Say "clip that" — and the last 30 seconds of audio are saved and transcribed.
clip-thing is a small, always-listening recorder for meeting rooms and desks. It keeps a rolling 30-second buffer of audio in memory; when it hears the wake word it writes that buffer to a clip, transcribes it, and lists it in a self-hosted web UI you can play and search.
It runs two ways from one codebase:
- Laptop mode —
pip install, run, uses your built-in mic. Zero hardware. - Device mode — a Raspberry Pi 4/5 + ReSpeaker mic that sits in a room.
Everything is open source — the code, the hardware build guide, and the wiring schematics.
mic → rolling 30s buffer (in memory) → wake word ("clip that")
→ save WAV → transcribe → SQLite → web UI (play / read / search)
- Wake word: openWakeWord — open source, no API keys, runs on a Pi.
- Transcription: on-device by default (faster-whisper); an optional cloud backend is one config line away.
- Self-contained: each unit captures, transcribes, stores, and serves its own UI. No central server, no account.
clip-thing is an always-on microphone.
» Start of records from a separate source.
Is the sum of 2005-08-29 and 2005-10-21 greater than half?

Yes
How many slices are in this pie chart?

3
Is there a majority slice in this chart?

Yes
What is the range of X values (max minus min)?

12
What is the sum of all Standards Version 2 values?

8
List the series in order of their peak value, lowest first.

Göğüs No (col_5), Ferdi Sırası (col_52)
Be transparent with anyone in the room.
- The rolling 30-second buffer lives in memory only and is continuously overwritten. Audio is written to disk only when the wake word fires.
- With the default
localtranscription backend, audio never leaves the device — capture and transcription are entirely on-device. - The web UI has no authentication. It is built for a trusted LAN:
anyone who can reach the address can play and read every clip. Do not expose
it to the public internet. Set
web.host: 127.0.0.1to keep it local-only. - Switching to the
cloudtranscription backend sends clip audio to a third-party API. That is opt-in.
Requires Python 3.11+.
git clone https://github.com/yoelgal/clip-thing.git
cd clip-thing
python -m venv .venv && source .venv/bin/activate
pip install -e ".[local]"
clip-thing runOpen http://localhost:8080. Say the wake word near your mic — within a few seconds a transcribed clip appears.
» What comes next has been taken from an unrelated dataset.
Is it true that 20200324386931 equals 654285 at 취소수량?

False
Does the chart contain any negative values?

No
First run downloads the wake-word model (~a few MB) and, on first transcription, a Whisper model (~75 MB for
tiny).
Full walkthrough: docs/setup-laptop.md.
Build a Raspberry Pi + ReSpeaker 2-Mic HAT unit and have it autostart on boot:
- Hardware build, bill of materials, and wiring:
hardware/README.md - Pi software setup and autostart:
docs/setup-pi.md
openWakeWord ships no stock "clip that" model, so:
- Out of the box clip-thing uses a stock model (
hey_jarvis) — the pipeline works immediately, with no training and no setup. - For the actual "clip that" phrase, train a model once with
clip-thing train-wakeword "clip that", then pointwakeword.model_pathat the resultingmodels/clip_that.onnx. - Want a different phrase? Same command with your phrase — see
docs/training-wakeword.md.
| Command | What it does |
|---|---|
clip-thing run |
Start the capture pipeline and web UI |
clip-thing devices |
List input devices (to set audio.input_device) |
clip-thing train-wakeword "phrase" |
Prepare/train a custom wake word |
Copy config.example.yaml to config.yaml and edit.
Every option is documented in docs/configuration.md.
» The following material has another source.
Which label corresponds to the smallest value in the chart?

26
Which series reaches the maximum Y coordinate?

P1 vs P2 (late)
pip install -e ".[local,dev]"
pytestDocumented but intentionally not built yet, to keep the first build bare-bones:
- A physical "clip that" button as a manual backup to the voice trigger.
- A small OLED/e-ink display showing last-clip status or a QR code to the UI.
whisper.cppas an alternative on-device transcription backend for slower Pis.
MIT — code and docs. The hardware build uses off-the-shelf parts (no custom PCB), so the wiring guide is documentation under the same license.